Stored items from a collection
+ + + + + + +

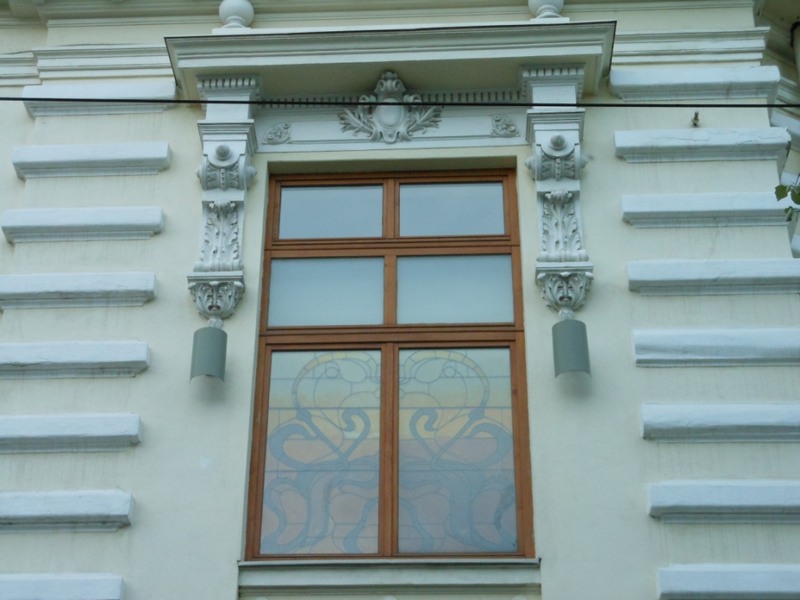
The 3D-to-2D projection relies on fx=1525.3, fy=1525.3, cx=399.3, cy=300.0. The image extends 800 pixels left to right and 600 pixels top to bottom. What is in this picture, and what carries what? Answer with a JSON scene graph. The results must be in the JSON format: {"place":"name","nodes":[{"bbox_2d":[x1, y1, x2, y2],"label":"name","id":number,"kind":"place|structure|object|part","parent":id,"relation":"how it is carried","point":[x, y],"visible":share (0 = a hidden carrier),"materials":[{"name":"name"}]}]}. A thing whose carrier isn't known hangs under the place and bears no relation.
{"place":"outdoors","nodes":[
{"label":"outdoors","id":0,"kind":"place"},
{"bbox_2d":[0,0,798,599],"label":"building","id":1,"kind":"structure","parent":0,"point":[187,180],"materials":[{"name":"paint"}]},
{"bbox_2d":[189,74,259,323],"label":"bracket","id":2,"kind":"object","parent":1,"relation":"attached to","point":[234,215],"visible":0.79,"materials":[{"name":"white paint"}]},
{"bbox_2d":[190,321,227,380],"label":"wall lamp","id":3,"kind":"object","parent":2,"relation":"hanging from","point":[206,350],"visible":0.99,"materials":[{"name":"metal"}]},
{"bbox_2d":[262,121,292,144],"label":"ornament","id":4,"kind":"object","parent":1,"relation":"attached to","point":[277,128],"visible":0.95,"materials":[{"name":"grey paint"}]},
{"bbox_2d":[237,558,540,596],"label":"window sill","id":5,"kind":"structure","parent":1,"relation":"attached to","point":[501,573],"materials":[{"name":"white stone"}]},
{"bbox_2d":[244,169,534,554],"label":"window","id":6,"kind":"structure","parent":1,"relation":"in","point":[380,249],"materials":[{"name":"glass"}]},
{"label":"pane","id":7,"kind":"part","parent":6,"relation":"part of","materials":[{"name":"clear glass"}]},
{"label":"pane","id":8,"kind":"part","parent":6,"relation":"part of","materials":[{"name":"glass"}]},
{"label":"pane","id":9,"kind":"part","parent":6,"relation":"part of","materials":[{"name":"glass"}]},
{"label":"pane","id":10,"kind":"part","parent":6,"relation":"part of","materials":[{"name":"clear glass"}]},
{"bbox_2d":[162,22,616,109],"label":"cornice","id":11,"kind":"structure","parent":1,"relation":"attached to","point":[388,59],"materials":[{"name":"paint"}]},
{"bbox_2d":[217,0,254,29],"label":"finial","id":12,"kind":"object","parent":11,"relation":"on","point":[229,17],"visible":0.7,"materials":[{"name":"white paint"}]},
{"bbox_2d":[337,71,441,142],"label":"ornament","id":13,"kind":"object","parent":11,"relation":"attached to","point":[388,81],"visible":0.98,"materials":[{"name":"white paint"}]},
{"bbox_2d":[529,0,566,20],"label":"finial","id":14,"kind":"object","parent":11,"relation":"on","point":[560,4],"visible":0.67,"materials":[{"name":"white paint"}]},
{"bbox_2d":[489,115,519,137],"label":"ornament","id":15,"kind":"object","parent":1,"relation":"attached to","point":[510,125],"visible":0.94,"materials":[{"name":"grey paint"}]},
{"bbox_2d":[519,63,592,313],"label":"bracket","id":16,"kind":"object","parent":1,"relation":"attached to","point":[568,145],"visible":0.86,"materials":[{"name":"white paint"}]},
{"bbox_2d":[551,312,590,377],"label":"wall lamp","id":17,"kind":"object","parent":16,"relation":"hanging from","point":[577,338],"visible":0.99,"materials":[{"name":"grey metal"}]},
{"bbox_2d":[690,111,700,126],"label":"wall hook","id":18,"kind":"object","parent":1,"relation":"attached to","point":[696,116],"visible":0.84,"materials":[{"name":"metal"}]},
{"bbox_2d":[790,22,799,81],"label":"drainpipe","id":19,"kind":"object","parent":1,"relation":"attached to","point":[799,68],"visible":0.93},
{"bbox_2d":[0,96,798,108],"label":"overhead cable","id":20,"kind":"object","parent":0,"point":[202,101],"visible":0.97,"materials":[{"name":"black plastic"}]},
{"bbox_2d":[774,173,799,222],"label":"tree branch","id":21,"kind":"object","parent":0,"point":[797,202],"visible":0.98,"materials":[{"name":"green plant"}]}
]}

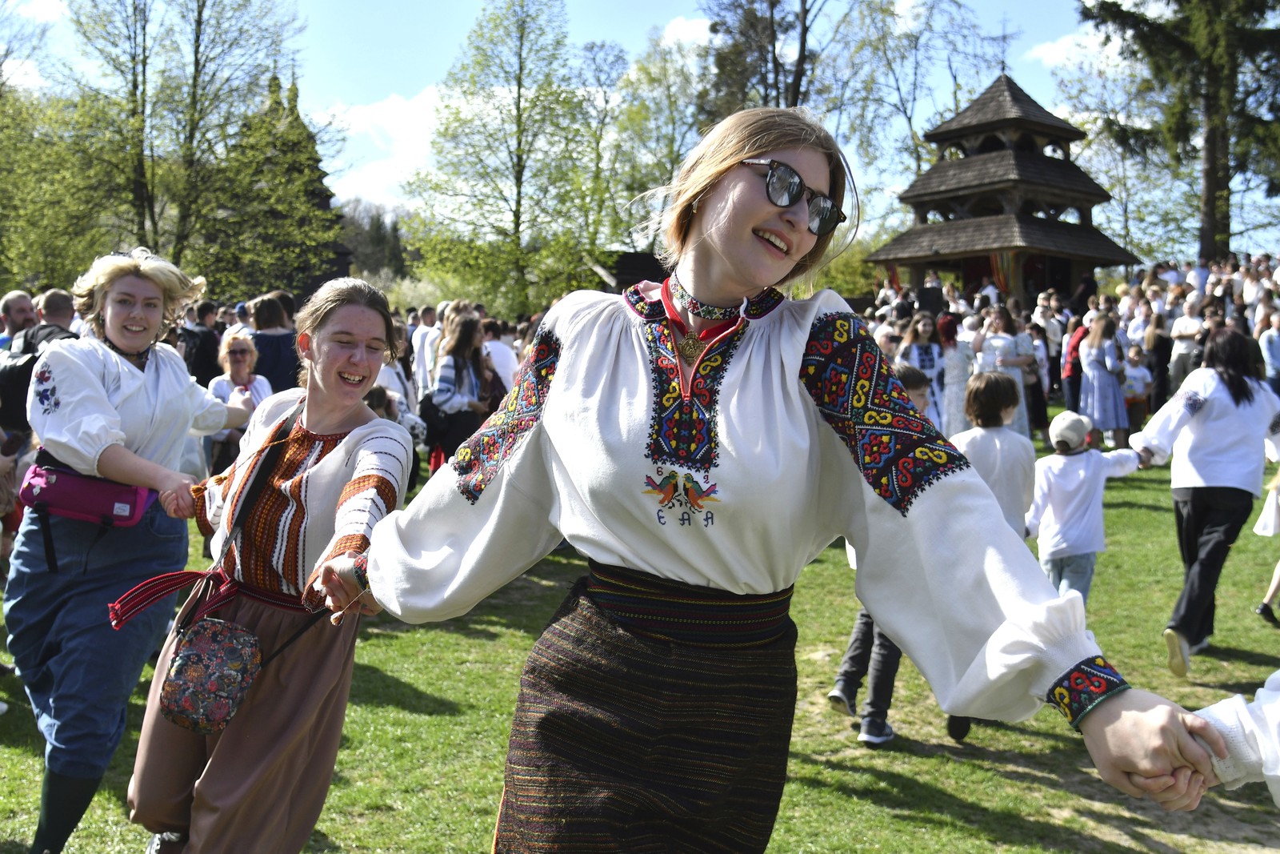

+ + + + + + +

Exercise instructions: Set every line of the records down again exactly, and exclude all pictures.

Solution to the exercise:
The 3D-to-2D projection relies on fx=1525.3, fy=1525.3, cx=399.3, cy=300.0. The image extends 800 pixels left to right and 600 pixels top to bottom. What is in this picture, and what carries what? Answer with a JSON scene graph. The results must be in the JSON format: {"place":"name","nodes":[{"bbox_2d":[x1, y1, x2, y2],"label":"name","id":number,"kind":"place|structure|object|part","parent":id,"relation":"how it is carried","point":[x, y],"visible":share (0 = a hidden carrier),"materials":[{"name":"name"}]}]}. A thing whose carrier isn't known hangs under the place and bears no relation.
{"place":"outdoors","nodes":[
{"label":"outdoors","id":0,"kind":"place"},
{"bbox_2d":[0,0,798,599],"label":"building","id":1,"kind":"structure","parent":0,"point":[187,180],"materials":[{"name":"paint"}]},
{"bbox_2d":[189,74,259,323],"label":"bracket","id":2,"kind":"object","parent":1,"relation":"attached to","point":[234,215],"visible":0.79,"materials":[{"name":"white paint"}]},
{"bbox_2d":[190,321,227,380],"label":"wall lamp","id":3,"kind":"object","parent":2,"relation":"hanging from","point":[206,350],"visible":0.99,"materials":[{"name":"metal"}]},
{"bbox_2d":[262,121,292,144],"label":"ornament","id":4,"kind":"object","parent":1,"relation":"attached to","point":[277,128],"visible":0.95,"materials":[{"name":"grey paint"}]},
{"bbox_2d":[237,558,540,596],"label":"window sill","id":5,"kind":"structure","parent":1,"relation":"attached to","point":[501,573],"materials":[{"name":"white stone"}]},
{"bbox_2d":[244,169,534,554],"label":"window","id":6,"kind":"structure","parent":1,"relation":"in","point":[380,249],"materials":[{"name":"glass"}]},
{"label":"pane","id":7,"kind":"part","parent":6,"relation":"part of","materials":[{"name":"clear glass"}]},
{"label":"pane","id":8,"kind":"part","parent":6,"relation":"part of","materials":[{"name":"glass"}]},
{"label":"pane","id":9,"kind":"part","parent":6,"relation":"part of","materials":[{"name":"glass"}]},
{"label":"pane","id":10,"kind":"part","parent":6,"relation":"part of","materials":[{"name":"clear glass"}]},
{"bbox_2d":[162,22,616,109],"label":"cornice","id":11,"kind":"structure","parent":1,"relation":"attached to","point":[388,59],"materials":[{"name":"paint"}]},
{"bbox_2d":[217,0,254,29],"label":"finial","id":12,"kind":"object","parent":11,"relation":"on","point":[229,17],"visible":0.7,"materials":[{"name":"white paint"}]},
{"bbox_2d":[337,71,441,142],"label":"ornament","id":13,"kind":"object","parent":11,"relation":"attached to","point":[388,81],"visible":0.98,"materials":[{"name":"white paint"}]},
{"bbox_2d":[529,0,566,20],"label":"finial","id":14,"kind":"object","parent":11,"relation":"on","point":[560,4],"visible":0.67,"materials":[{"name":"white paint"}]},
{"bbox_2d":[489,115,519,137],"label":"ornament","id":15,"kind":"object","parent":1,"relation":"attached to","point":[510,125],"visible":0.94,"materials":[{"name":"grey paint"}]},
{"bbox_2d":[519,63,592,313],"label":"bracket","id":16,"kind":"object","parent":1,"relation":"attached to","point":[568,145],"visible":0.86,"materials":[{"name":"white paint"}]},
{"bbox_2d":[551,312,590,377],"label":"wall lamp","id":17,"kind":"object","parent":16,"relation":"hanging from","point":[577,338],"visible":0.99,"materials":[{"name":"grey metal"}]},
{"bbox_2d":[690,111,700,126],"label":"wall hook","id":18,"kind":"object","parent":1,"relation":"attached to","point":[696,116],"visible":0.84,"materials":[{"name":"metal"}]},
{"bbox_2d":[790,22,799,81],"label":"drainpipe","id":19,"kind":"object","parent":1,"relation":"attached to","point":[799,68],"visible":0.93},
{"bbox_2d":[0,96,798,108],"label":"overhead cable","id":20,"kind":"object","parent":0,"point":[202,101],"visible":0.97,"materials":[{"name":"black plastic"}]},
{"bbox_2d":[774,173,799,222],"label":"tree branch","id":21,"kind":"object","parent":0,"point":[797,202],"visible":0.98,"materials":[{"name":"green plant"}]}
]}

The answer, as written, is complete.